Lifecycle of a Collector: The Split
In the third instalment of this four-part series, we ask the question: what happens to an art collection when a couple splits?
Words: Andrew Frost
Part three: Gifts and Mutual Funds
Divorce or separation for a couple can be a drawn out affair, particularly when it comes to dividing loved assets. From property and investments, to valuables and keepsakes, all must be negotiated and agreed upon. But who has a right to a work of art can get complicated.
Max Meyer, special counsel with Pearson Emerson Meyer, and a family law specialist, has extensive experience in the settling of separations and divorces, both in court, and through negotiated agreements.
In the first two parts of this series we’ve covered the basics, from questions about who contributes more knowledge and money to an art collection – and whether those factors have any weight in a court’s determinations – to questions of taste, specialised art education, entrepreneurial skill, and even prenups. But what of gifts? If a work was given as a gift, how does that influence a court determining who gets the work of art… and if it was a gift to you should you get to keep it on top of your share of the property pool?

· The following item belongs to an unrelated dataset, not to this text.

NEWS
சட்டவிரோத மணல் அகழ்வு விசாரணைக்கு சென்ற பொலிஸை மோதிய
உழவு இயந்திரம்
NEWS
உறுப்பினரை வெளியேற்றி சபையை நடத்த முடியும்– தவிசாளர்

“It doesn’t have an impact in a court’s deliberations, except in that [the court] has to make an order that is fair,” says Meyer. “A gift will go into the property pool [the sum total of the couple’s property]. Any judge would be loath to make an order that it had to be sold or given to the party who didn’t receive the gift, if other property was available.”
Meyer explains that a judge will look at the total property pool when making decisions about individual items. “Let’s say you and I had a million-dollar apartment, and we were squabbling over a painting that was worth $50,000. You could easily get another $25,000 worth of credit out of [the split] of the million-dollar apartment.” So courts tend to favour the recipient of the gift in keeping it? “Other things being equal, yes, and you’d get extra credit if it’s a gift to you, even though you might not have paid for it.”
In the case of a joint purchase of a work of art, as Meyer told us in part one of this series, there are a range of determining factors including how long the relationship, and the collection, has been in existence, and who has made contributions to both, in terms of both money and expertise.
But what of works bought with mutual funds? “The answer to that can be quite complicated, but in essence, the answer is no – it doesn’t matter whether it came out of joint funds or a sperate bank account because, conceptually, the Family Court treats all funds as joint during the relationship.”
There is one exception. “It’s quite rare, but it does happen,” says Meyer. “And that’s where a couple have kept their finances utterly separate throughout their relationship, and they’ve never had joint bank accounts or owned things together, but always used their own incomes separately, and maintained their incomes separately. If in those circumstances one of them has bought artworks with his or her own income, then at the end of the day each party will walk away with what they’ve got because the court says, there’s nothing to it, they’ve both operated equally, and to make a fair outcome we don’t have to change anything.”